• [PROMPT] From the evaluation and monitoring page, reproduce verbatim the passage starting with "Evaluation and Monitoring involves" and going on through "in the TUI.".

• [PROVIDED TEXT]
Pattern 20: Evaluation and Monitoring¶

"Tracking agent performance, logging metrics, and evaluating outcomes for continuous improvement"

📖 Overview¶

Evaluation and Monitoring involves systematically tracking agent performance, collecting metrics, logging events, and analyzing outcomes to ensure reliable operation and continuous improvement. This pattern is essential for production systems where you need visibility into agent behavior, performance bottlenecks, and failure modes.

🎯 How Codex Implements Evaluation and Monitoring¶

Codex implements comprehensive monitoring through multiple layers: OpenTelemetry for metrics, rollout logging for session replay, and real-time performance tracking in the TUI.

Key Implementation: OpenTelemetry Integration¶

File: codex-rs/otel/src/lib.rs

use opentelemetry::{
    metrics::{Counter, Histogram, Meter},
    trace::{Span, Tracer},
    KeyValue,
};

pub struct CodexTelemetry {
    tracer: Box<dyn Tracer + Send + Sync>,
    meter: Meter,

    // Metrics
    pub tool_calls_total: Counter<u64>,
    pub tool_call_duration: Histogram<f64>,
    pub tokens_used_total: Counter<u64>,
    pub errors_total: Counter<u64>,
}

impl CodexTelemetry {
    pub fn record_tool_call(&self, tool_name: &str, duration: f64, success: bool) {
        // Record metrics
        self.tool_calls_total.add(1, &[
            KeyValue::new("tool", tool_name.to_string()),
            KeyValue::new("success", success.to_string()),
        ]);

        self.tool_call_duration.record(duration, &[
            KeyValue::new("tool", tool_name.to_string()),
        ]);

        if !success {
            self.errors_total.add(1, &[
                KeyValue::new("error_type", "tool_execution"),
                KeyValue::new("tool", tool_name.to_string()),
            ]);
        }
    }

    pub fn record_token_usage(&self, prompt_tokens: u64, completion_tokens: u64) {
        self.tokens_used_total.add(prompt_tokens, &[
            KeyValue::new("token_type", "prompt"),
        ]);

        self.tokens_used_total.add(completion_tokens, &[
            KeyValue::new("token_type", "completion"),
        ]);
    }
}

Session Recording and Replay¶

File: codex-rs/core/src/rollout/recorder.rs

pub struct RolloutRecorder {
    session_id: String,
    file: Option<File>,
    sequence_number: AtomicU64,
}

impl RolloutRecorder {
    pub async fn record_turn_start(&mut self, turn_context: &TurnContext) -> Result<()> {
        let item = RolloutItem::TurnStart {
            turn_id: turn_context.turn_id,
            timestamp: Utc::now(),
            user_message: turn_context.user_message.clone(),
        };

        self.write_item(&item).await?;

        // Also emit telemetry
        telemetry().record_turn_start(turn_context.turn_id);
        Ok(())

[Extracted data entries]
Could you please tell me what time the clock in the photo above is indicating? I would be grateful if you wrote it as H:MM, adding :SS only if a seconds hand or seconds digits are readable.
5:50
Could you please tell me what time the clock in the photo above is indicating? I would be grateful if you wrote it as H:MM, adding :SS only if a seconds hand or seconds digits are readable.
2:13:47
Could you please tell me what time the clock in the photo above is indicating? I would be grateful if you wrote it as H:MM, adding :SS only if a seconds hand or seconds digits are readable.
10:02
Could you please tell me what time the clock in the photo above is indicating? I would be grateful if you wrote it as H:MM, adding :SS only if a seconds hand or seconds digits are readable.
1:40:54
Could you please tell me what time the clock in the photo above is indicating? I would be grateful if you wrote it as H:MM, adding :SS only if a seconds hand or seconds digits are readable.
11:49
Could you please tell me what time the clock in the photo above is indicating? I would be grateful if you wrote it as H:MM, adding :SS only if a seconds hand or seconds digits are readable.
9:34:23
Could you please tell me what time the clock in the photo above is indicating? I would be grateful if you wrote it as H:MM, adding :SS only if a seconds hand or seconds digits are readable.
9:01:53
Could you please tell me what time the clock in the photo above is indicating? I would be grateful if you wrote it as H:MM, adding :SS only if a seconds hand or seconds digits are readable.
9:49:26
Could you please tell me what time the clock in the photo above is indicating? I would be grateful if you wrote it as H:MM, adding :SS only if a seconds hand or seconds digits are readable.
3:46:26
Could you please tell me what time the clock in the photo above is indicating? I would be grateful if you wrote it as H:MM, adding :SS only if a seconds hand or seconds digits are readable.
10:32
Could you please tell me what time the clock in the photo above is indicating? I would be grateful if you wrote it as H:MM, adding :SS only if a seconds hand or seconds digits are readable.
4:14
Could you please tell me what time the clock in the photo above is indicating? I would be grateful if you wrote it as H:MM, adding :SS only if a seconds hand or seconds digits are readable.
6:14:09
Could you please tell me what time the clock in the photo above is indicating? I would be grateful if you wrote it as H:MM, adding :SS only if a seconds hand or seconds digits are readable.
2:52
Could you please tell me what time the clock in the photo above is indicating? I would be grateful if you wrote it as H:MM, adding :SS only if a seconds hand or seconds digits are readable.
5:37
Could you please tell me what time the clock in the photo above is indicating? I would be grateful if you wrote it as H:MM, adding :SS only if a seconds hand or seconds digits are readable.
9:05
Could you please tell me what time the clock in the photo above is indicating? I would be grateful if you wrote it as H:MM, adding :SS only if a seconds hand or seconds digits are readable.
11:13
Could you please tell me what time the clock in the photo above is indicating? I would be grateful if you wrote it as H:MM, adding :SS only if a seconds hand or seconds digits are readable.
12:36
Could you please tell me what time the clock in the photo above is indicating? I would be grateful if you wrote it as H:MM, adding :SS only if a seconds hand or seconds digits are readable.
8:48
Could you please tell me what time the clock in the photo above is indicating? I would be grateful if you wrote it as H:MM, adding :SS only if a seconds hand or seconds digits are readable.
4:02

• [EXERCISE RESPONSE]
Evaluation and Monitoring involves systematically tracking agent performance, collecting metrics, logging events, and analyzing outcomes to ensure reliable operation and continuous improvement. This pattern is essential for production systems where you need visibility into agent behavior, performance bottlenecks, and failure modes.

🎯 How Codex Implements Evaluation and Monitoring¶

Codex implements comprehensive monitoring through multiple layers: OpenTelemetry for metrics, rollout logging for session replay, and real-time performance tracking in the TUI.